Vaccino Covid. Campagna della Cisl per sensibilizzazione lavoratori

Vaccino Covid. Campagna della Cisl per sensibilizzazione lavoratori
Due campagne distinte, ma coordinate, per sottolineare l’importanza di aderire alla campagna vaccinale. L’iniziativa, partita dalla Cisl, rientra in un piano di azione più ampio del sindacato, che sollecita un provvedimento di legge nazionale per rendere “il vaccino obbligatorio”. Fnp prende atto che la campagna dipende dalla consegna delle dosi, ma “bisogna essere pronti nel momento in cui la situazione si sbloccherà”.

Prendono il via, nel Veneto, le campagne promosse dai sindacati per informare e sensibilizzare la popolazione sulla vaccinazione anti Covid. La prima iniziativa arriva dalla Cisl regionale che, con lo slogan "#vacciniamo il lavoro veneto" intende promuovere la vaccinazione contro il Covid-19 nei luoghi di lavoro.

“Il primo obiettivo che vogliamo perseguire – spiega in una nota Gianfranco Refosco – è quello di coinvolgere i nostri 6.500 delegati aziendali, i mille attivisti della FNP e gli oltre 400 mila associati affinché la vaccinazione contro il Covid-19 sia una scelta responsabile e solidale praticata da tutti. L’iniziativa rientra, infatti, in un piano di azione più ampio. Cisl Veneto ha infatti chiesto nei giorni scorsi al Presidente Zaia la convocazione delle Parti Sociali per organizzare una campagna di sensibilizzazione a livello regionale e invierà nei prossimi giorni una lettera ai rappresentanti politici regionali, ai parlamentari e ai rappresentanti veneti nel Governo affinché venga approvato un provvedimento di legge che renda il vaccino obbligatorio”.

Alle rappresentanze datoriali regionali verrà proposto un aggiornamento dei “Protocolli aziendali per il contenimento ed il contrasto della pandemia da COVID-19 negli ambienti di lavoro” mettendo al centro la vaccinazione di tutti i lavoratori. Vaccinazione che, secondo il sindacato, deve essere garantita a tutti, anche alle fasce più disagiate della popolazione, come "persone senza fissa dimora, stranieri irregolari e lavoratori in fase di emersione.”

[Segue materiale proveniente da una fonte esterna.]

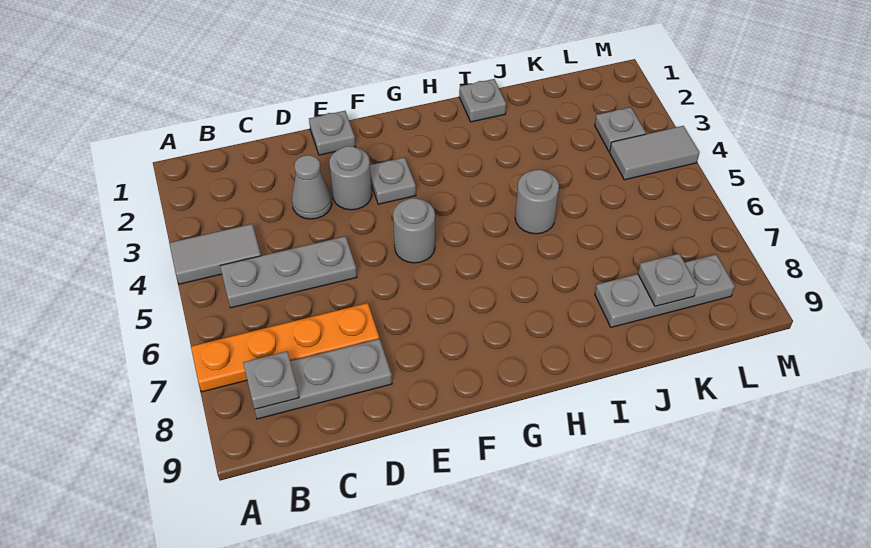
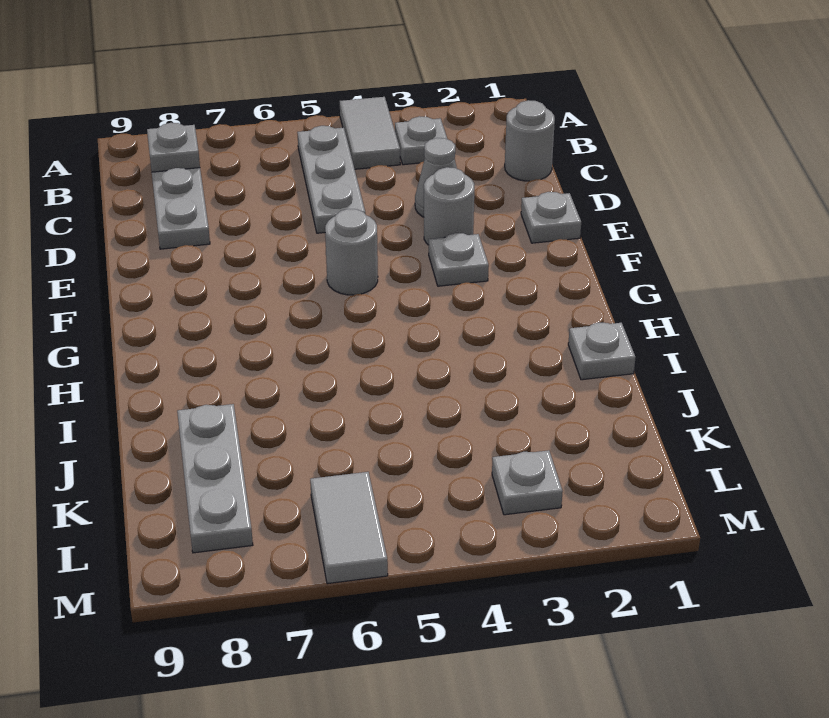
orange 1x4 plate [191,303,379,392] -> none
grey 1x1 round brick [515,170,559,234] -> grey 1x1 round brick moved to [505,100,555,181]
grey 1x1 plate [638,254,697,306] -> grey 1x1 plate moved to [395,116,447,165]
grey 1x2 tile [610,126,700,180] -> grey 1x2 tile moved to [310,472,388,584]

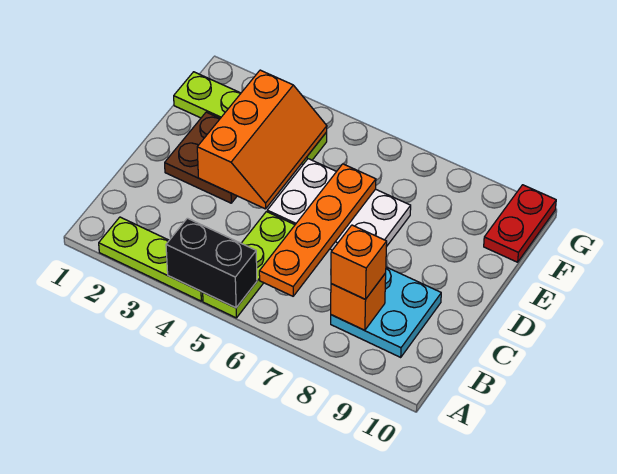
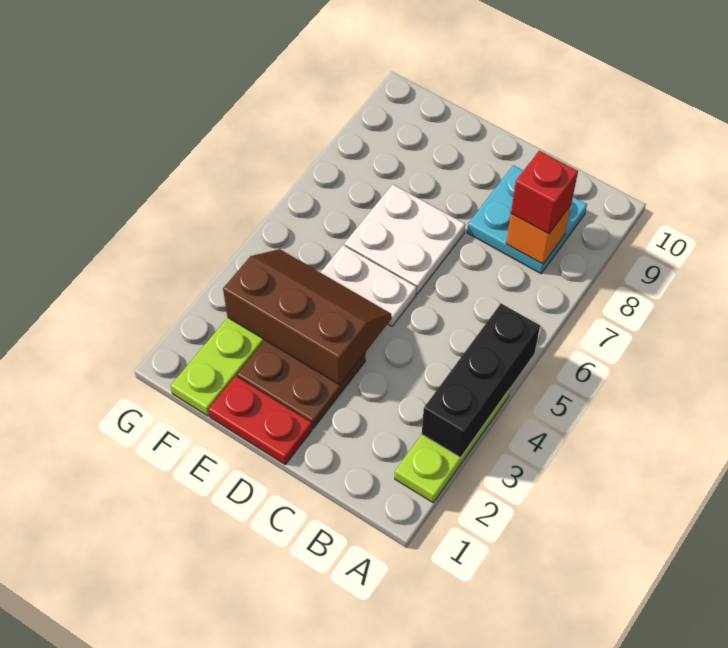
black 1x2 brick [166,218,257,308] -> black 1x3 brick [422,304,540,458]
lime 1x3 plate [203,212,295,318] -> none
orange 1x4 plate [259,164,376,296] -> none
orange 1x1 brick [331,225,387,299] -> red 1x1 brick [511,151,578,234]
orange 2x3 slope [197,70,327,209] -> brown 2x3 slope [223,249,391,385]
red 1x2 plate [484,185,556,262] -> red 1x2 plate moved to [209,376,312,464]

In questo momento, seppure non ci sia certezza di quando effettivamente partirà la vaccinazione anti Covid per la popolazione, la Fnp Veneto ha deciso di impegnarsi in una campagna di informazione destinata in primo luogo alla popolazione anziana, per affinché non ci siano più dubbi quando le dosi saranno dispnibili-

“Il vaccino – spiega , spiega Vanna Giantin, segretaria generale Fnp Veneto – è l'unica forma efficace di prevenzione contro il Covid, contro il quale non c'è ancora una cura specifica. Questo virus colpisce in modo duro gli anziani: il 95% dei morti aveva più di 60 anni e l'età media è 80”, commenta Vanna Giantin, segretaria generale Fnp Veneto, “Il messaggio che vogliamo lanciare loro è che il vaccino difende la nostra vita e quella degli altri, e ci consentirà di tornare a una vita normale”.

La Fnp ha quindi fatto propria la campagna di sensibilizzazione avviata dalla Cisl Veneto attraverso un'immagine coordinata e lo slogan/hashtag #vacciniamogliAnzianidelVeneto, che saranno sistematicamente usati nei canali informativi del sindacato e in tutte le attività di comunicazione. Mille spille con il logo dedicato saranno messe a disposizione degli operatori e i volontari della Fnp che quotidianamente prestano servizio nelle sedi venete della Cisl, della Fnp e delle sue Rls (rappresentanze locali sindacali), diventando così dei testimonial dell'iniziativa.

Sul piano vaccinale della Regione, la Fnp prende atto che “la sua precisa definizione e attuazione dipende dalla consegna delle dosi, soprattutto quelle del vaccino AstraZeneca su cui si puntava per la vaccinazione ‘di massa’, essendo più comodo da gestire”. Tuttavia il sindacato dei pensionati Cisl lancia l'invito a fare presto: ”Bisogna essere pronti nel momento in cui la situazione si sbloccherà, garantendo un pieno accesso ai vaccini anche a coloro che non possono recarsi autonomamente negli ambulatori preposti. Ciò significa che nel piano deve essere prevista anche la vaccinazione a domicilio. Inoltre, come forma di prevenzione e sicurezza, il vaccino deve essere garantito anche ai caregiver degli anziani assistiti”, conclude Giantin.